- [SUPPLIED RECORDS]:
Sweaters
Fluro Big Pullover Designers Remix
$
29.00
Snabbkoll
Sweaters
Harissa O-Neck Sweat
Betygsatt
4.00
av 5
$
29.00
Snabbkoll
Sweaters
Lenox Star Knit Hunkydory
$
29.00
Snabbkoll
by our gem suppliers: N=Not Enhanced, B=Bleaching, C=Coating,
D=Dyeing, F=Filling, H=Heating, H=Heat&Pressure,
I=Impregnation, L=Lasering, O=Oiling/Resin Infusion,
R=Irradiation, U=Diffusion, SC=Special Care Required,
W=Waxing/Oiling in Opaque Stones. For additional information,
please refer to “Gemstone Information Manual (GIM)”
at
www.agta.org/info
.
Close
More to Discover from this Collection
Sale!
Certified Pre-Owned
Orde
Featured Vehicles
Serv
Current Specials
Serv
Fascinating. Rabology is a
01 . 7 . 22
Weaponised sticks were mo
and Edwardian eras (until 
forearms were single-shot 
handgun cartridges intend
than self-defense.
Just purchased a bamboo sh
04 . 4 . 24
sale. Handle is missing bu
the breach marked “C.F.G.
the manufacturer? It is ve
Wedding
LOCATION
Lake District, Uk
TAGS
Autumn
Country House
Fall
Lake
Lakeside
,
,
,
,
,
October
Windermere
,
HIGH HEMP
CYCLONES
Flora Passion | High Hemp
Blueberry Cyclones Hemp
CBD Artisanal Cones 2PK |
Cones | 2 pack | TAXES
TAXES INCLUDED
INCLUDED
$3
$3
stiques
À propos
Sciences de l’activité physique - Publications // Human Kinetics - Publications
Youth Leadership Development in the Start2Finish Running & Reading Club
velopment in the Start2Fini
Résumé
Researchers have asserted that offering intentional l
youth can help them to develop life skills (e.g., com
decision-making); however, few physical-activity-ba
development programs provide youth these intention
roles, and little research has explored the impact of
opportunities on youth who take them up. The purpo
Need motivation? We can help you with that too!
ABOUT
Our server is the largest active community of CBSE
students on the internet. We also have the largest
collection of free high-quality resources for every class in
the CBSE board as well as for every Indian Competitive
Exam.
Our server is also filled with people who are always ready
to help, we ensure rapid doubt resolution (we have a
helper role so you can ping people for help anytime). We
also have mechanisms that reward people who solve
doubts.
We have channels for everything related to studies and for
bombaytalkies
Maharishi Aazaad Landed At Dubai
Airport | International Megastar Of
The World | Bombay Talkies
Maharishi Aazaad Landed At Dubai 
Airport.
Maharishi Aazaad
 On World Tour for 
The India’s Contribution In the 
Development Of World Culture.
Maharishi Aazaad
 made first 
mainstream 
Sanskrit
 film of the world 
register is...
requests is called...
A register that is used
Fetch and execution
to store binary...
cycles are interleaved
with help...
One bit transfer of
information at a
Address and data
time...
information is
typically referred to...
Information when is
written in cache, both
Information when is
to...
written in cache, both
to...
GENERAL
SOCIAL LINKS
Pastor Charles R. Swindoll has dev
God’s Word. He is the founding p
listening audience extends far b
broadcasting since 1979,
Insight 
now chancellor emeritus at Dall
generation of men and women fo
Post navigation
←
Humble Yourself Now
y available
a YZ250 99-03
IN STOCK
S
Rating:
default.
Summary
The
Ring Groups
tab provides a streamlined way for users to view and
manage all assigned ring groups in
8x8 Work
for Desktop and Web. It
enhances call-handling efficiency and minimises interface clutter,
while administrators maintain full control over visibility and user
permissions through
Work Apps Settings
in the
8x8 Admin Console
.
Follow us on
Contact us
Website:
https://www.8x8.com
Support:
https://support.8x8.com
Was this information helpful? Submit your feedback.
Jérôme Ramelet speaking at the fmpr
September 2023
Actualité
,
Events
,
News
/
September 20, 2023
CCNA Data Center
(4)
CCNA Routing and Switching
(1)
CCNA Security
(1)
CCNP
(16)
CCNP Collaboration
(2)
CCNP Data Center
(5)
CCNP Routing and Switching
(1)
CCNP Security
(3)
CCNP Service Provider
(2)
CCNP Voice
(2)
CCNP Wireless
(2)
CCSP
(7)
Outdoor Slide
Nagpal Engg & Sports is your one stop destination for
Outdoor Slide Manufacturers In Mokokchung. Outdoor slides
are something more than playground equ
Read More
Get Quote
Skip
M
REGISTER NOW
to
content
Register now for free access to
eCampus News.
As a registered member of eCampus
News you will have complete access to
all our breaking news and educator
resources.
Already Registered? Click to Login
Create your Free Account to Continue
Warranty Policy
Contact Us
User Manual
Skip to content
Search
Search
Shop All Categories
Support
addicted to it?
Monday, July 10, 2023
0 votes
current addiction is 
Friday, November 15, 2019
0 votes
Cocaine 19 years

- [ABOUT THIS TASK]: Repeat the entries above verbatim, but only from the line that has "CBD Artisanal Cones 2PK |" down to the line that has "Researchers have asserted", inclusive.

- [EXPECTED ANSWER]:
CBD Artisanal Cones 2PK |
Cones | 2 pack | TAXES
TAXES INCLUDED
INCLUDED
$3
$3
stiques
À propos
Sciences de l’activité physique - Publications // Human Kinetics - Publications
Youth Leadership Development in the Start2Finish Running & Reading Club
velopment in the Start2Fini
Résumé
Researchers have asserted that offering intentional l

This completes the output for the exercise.